Please copy the items word for word, starting with their first line and going on through the line with "513 482 3 3 - 13".

==========

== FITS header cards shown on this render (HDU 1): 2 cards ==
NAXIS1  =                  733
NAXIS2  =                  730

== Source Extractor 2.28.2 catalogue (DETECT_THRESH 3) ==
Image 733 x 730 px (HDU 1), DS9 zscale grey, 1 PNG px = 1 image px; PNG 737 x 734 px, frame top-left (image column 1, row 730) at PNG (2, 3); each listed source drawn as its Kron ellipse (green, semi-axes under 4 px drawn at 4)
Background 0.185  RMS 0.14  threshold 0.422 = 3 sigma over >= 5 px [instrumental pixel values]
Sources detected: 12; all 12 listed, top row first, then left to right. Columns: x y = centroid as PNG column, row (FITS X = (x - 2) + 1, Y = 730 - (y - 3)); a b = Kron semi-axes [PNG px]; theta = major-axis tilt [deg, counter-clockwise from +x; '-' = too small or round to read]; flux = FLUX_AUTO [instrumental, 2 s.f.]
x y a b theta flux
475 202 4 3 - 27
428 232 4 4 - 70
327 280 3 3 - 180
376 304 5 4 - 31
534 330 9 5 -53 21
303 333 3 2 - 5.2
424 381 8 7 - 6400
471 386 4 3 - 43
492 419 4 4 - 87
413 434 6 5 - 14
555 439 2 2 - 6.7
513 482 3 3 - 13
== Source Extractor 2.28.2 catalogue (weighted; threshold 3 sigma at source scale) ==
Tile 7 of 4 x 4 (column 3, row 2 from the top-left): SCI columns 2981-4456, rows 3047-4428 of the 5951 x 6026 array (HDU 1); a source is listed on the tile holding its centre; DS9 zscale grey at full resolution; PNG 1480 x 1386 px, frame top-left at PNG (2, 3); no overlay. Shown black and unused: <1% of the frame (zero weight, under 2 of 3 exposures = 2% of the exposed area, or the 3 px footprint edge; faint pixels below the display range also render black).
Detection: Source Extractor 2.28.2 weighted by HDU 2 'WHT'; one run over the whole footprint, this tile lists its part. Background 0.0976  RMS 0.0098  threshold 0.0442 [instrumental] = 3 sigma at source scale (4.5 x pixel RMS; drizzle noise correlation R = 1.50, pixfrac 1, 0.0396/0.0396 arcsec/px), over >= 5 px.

==========

**RESPONSE:**
== FITS header cards shown on this render (HDU 1): 2 cards ==
NAXIS1  =                  733
NAXIS2  =                  730

== Source Extractor 2.28.2 catalogue (DETECT_THRESH 3) ==
Image 733 x 730 px (HDU 1), DS9 zscale grey, 1 PNG px = 1 image px; PNG 737 x 734 px, frame top-left (image column 1, row 730) at PNG (2, 3); each listed source drawn as its Kron ellipse (green, semi-axes under 4 px drawn at 4)
Background 0.185  RMS 0.14  threshold 0.422 = 3 sigma over >= 5 px [instrumental pixel values]
Sources detected: 12; all 12 listed, top row first, then left to right. Columns: x y = centroid as PNG column, row (FITS X = (x - 2) + 1, Y = 730 - (y - 3)); a b = Kron semi-axes [PNG px]; theta = major-axis tilt [deg, counter-clockwise from +x; '-' = too small or round to read]; flux = FLUX_AUTO [instrumental, 2 s.f.]
x y a b theta flux
475 202 4 3 - 27
428 232 4 4 - 70
327 280 3 3 - 180
376 304 5 4 - 31
534 330 9 5 -53 21
303 333 3 2 - 5.2
424 381 8 7 - 6400
471 386 4 3 - 43
492 419 4 4 - 87
413 434 6 5 - 14
555 439 2 2 - 6.7
513 482 3 3 - 13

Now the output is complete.